=== Instruções do exercício ===
Com base no documento sobre a Cáritas da Diocese de Setúbal, responda:
(a) De que país era a família que apareceu na semana passada e de onde vinha?
(b) Quantas pessoas eram apoiadas diariamente há dois anos?
(c) Quantos equipamentos são somados para obter o total de pessoas apoiadas no ano?

=== Documento ===
-----

Portanto, sim, a Diocese de Setúbal, ainda hoje, é fundamental com a sua Cáritas na resposta, mas hoje ultrapassou as fronteiras. A semana passada apareceu uma família do Bangladesh, vinda de Lisboa, e que recebeu a indicação para vir ter com a Cáritas de Setúbal, e nós tentamos dar resposta. Efetivamente, com a sua Cáritas responde para além das fronteiras da diocese, e como eu digo, às vezes tenho pena de serem tantos casos. Há dois anos apoiávamos 2700 pessoas diariamente, e o ano passado, 3715. Eu preferia que o número fosse menor, porque significava que as pessoas estavam melhores e tinham-se otimizados.

No ano todo, somando todas as respostas dos cinco equipamentos que temos, os de indicadores foram 3705 pessoas, que são apoiadas diariamente. Evidentemente que depois pode haver algumas que depois seguem a sua vida e que estão nesse número também, mas o que é facto é que o número era muito menor.  E é aqui que eu digo, sim, a nossa Diocese tem um papel fulcral, e aliás, a classe política sabe isso, ali como resposta, e já sabem que até é para lá da península.

-----

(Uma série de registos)
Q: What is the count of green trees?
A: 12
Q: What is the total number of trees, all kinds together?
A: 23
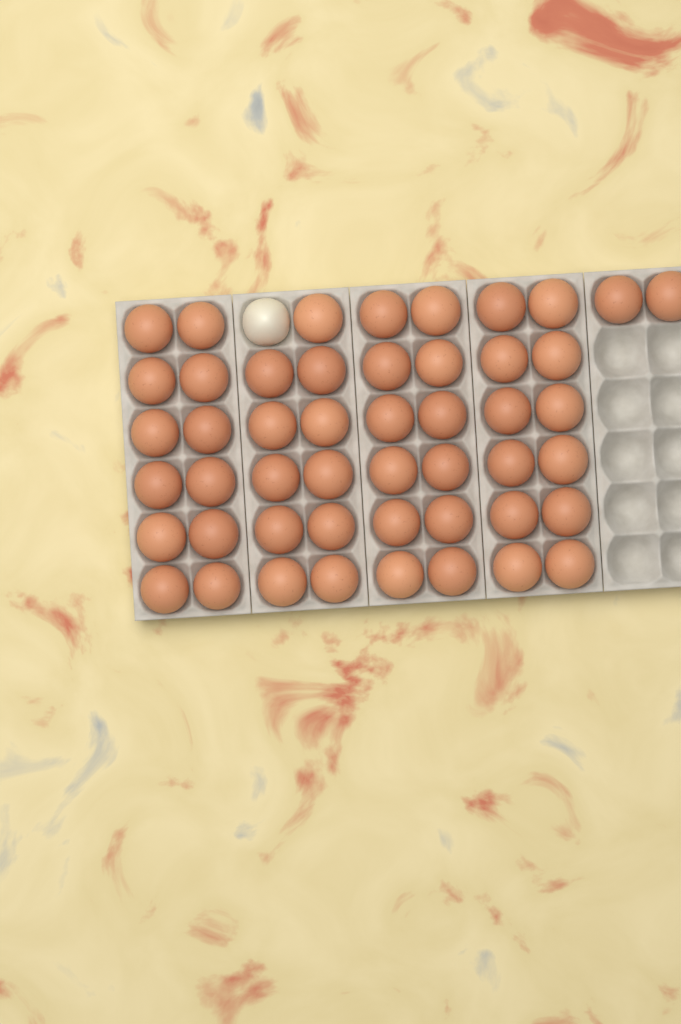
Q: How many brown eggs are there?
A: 49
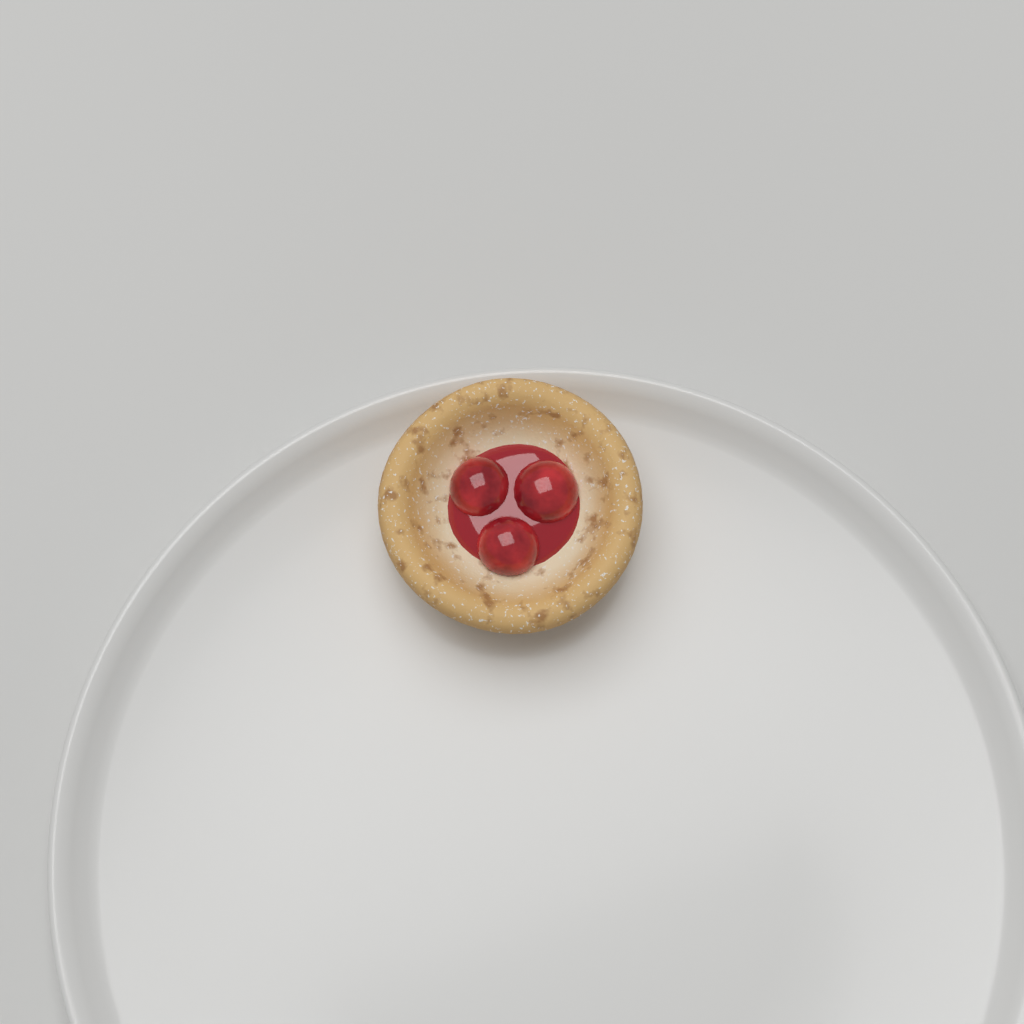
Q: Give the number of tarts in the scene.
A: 1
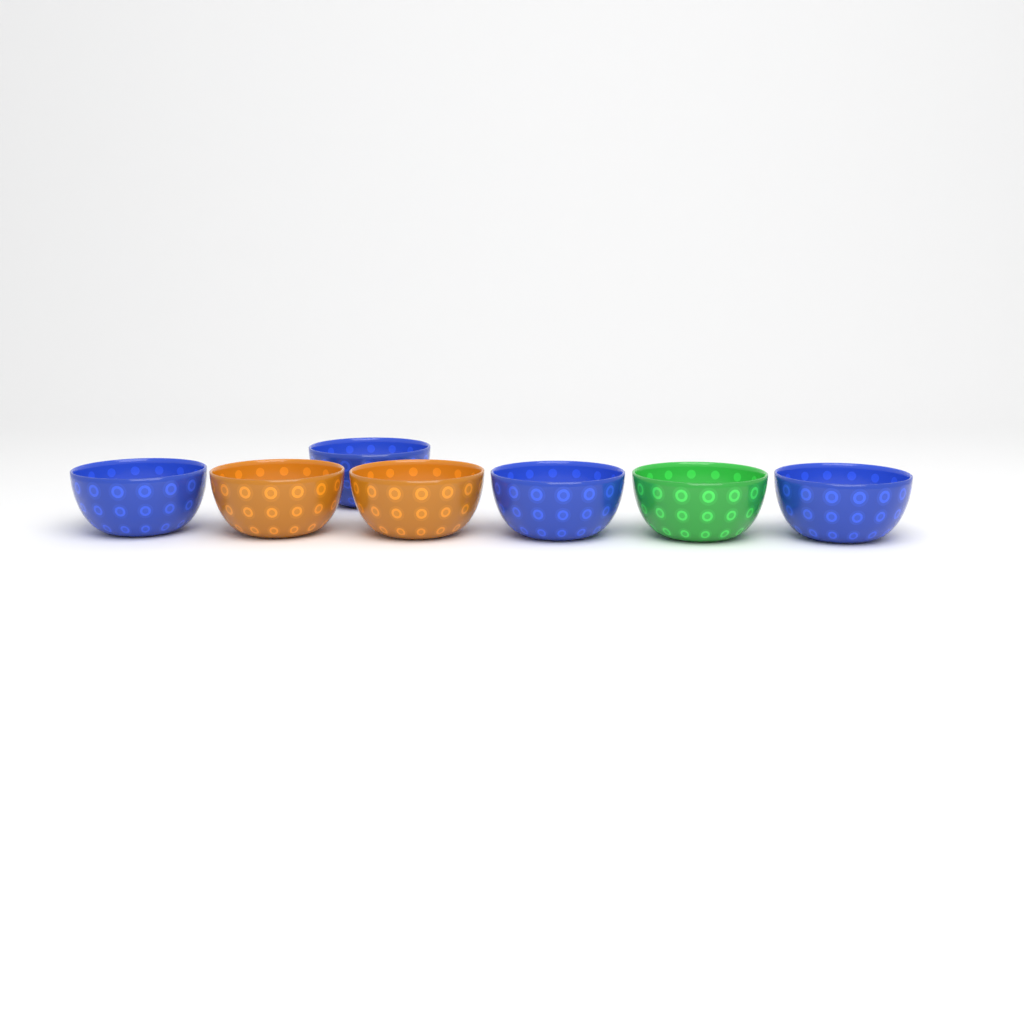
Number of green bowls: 1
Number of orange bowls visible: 2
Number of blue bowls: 4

-----

=== Resposta da tarefa ===
(a) Era uma família do Bangladesh, vinda de Lisboa.
(b) 2700 pessoas.
(c) Cinco equipamentos.